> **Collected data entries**
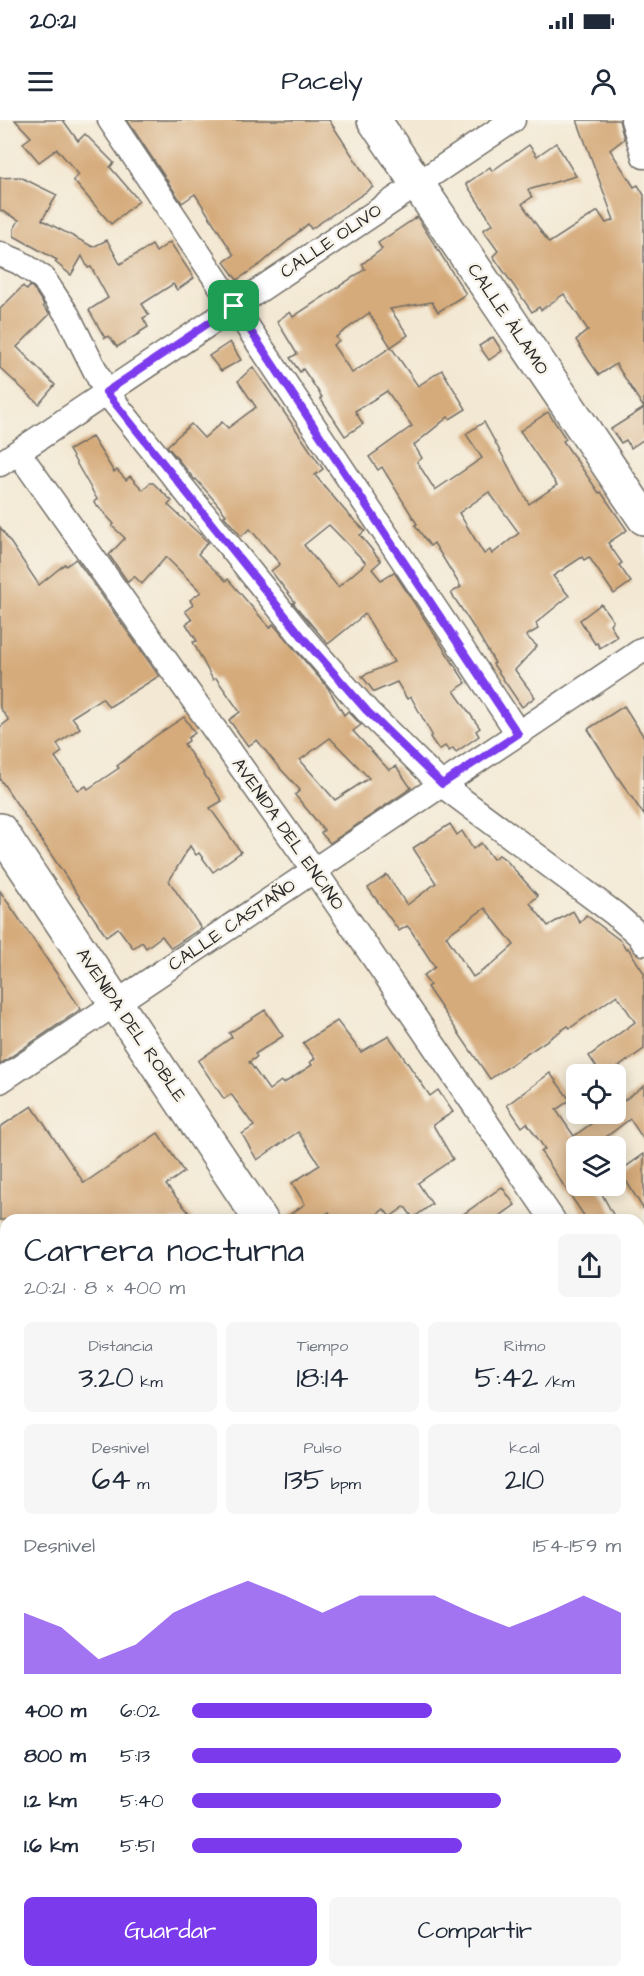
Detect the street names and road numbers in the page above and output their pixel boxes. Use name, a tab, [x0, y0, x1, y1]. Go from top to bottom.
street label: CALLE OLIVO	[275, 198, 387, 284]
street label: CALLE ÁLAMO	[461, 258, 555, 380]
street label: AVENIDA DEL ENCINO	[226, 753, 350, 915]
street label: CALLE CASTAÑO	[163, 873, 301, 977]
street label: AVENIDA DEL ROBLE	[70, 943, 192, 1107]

> **PROBLEM**
The lines above must be transcribed exactly, with every picture left out.

> **ANSWER FOR THE TASK**
Detect the street names and road numbers in the page above and output their pixel boxes. Use name, a tab, [x0, y0, x1, y1]. Go from top to bottom.
street label: CALLE OLIVO	[275, 198, 387, 284]
street label: CALLE ÁLAMO	[461, 258, 555, 380]
street label: AVENIDA DEL ENCINO	[226, 753, 350, 915]
street label: CALLE CASTAÑO	[163, 873, 301, 977]
street label: AVENIDA DEL ROBLE	[70, 943, 192, 1107]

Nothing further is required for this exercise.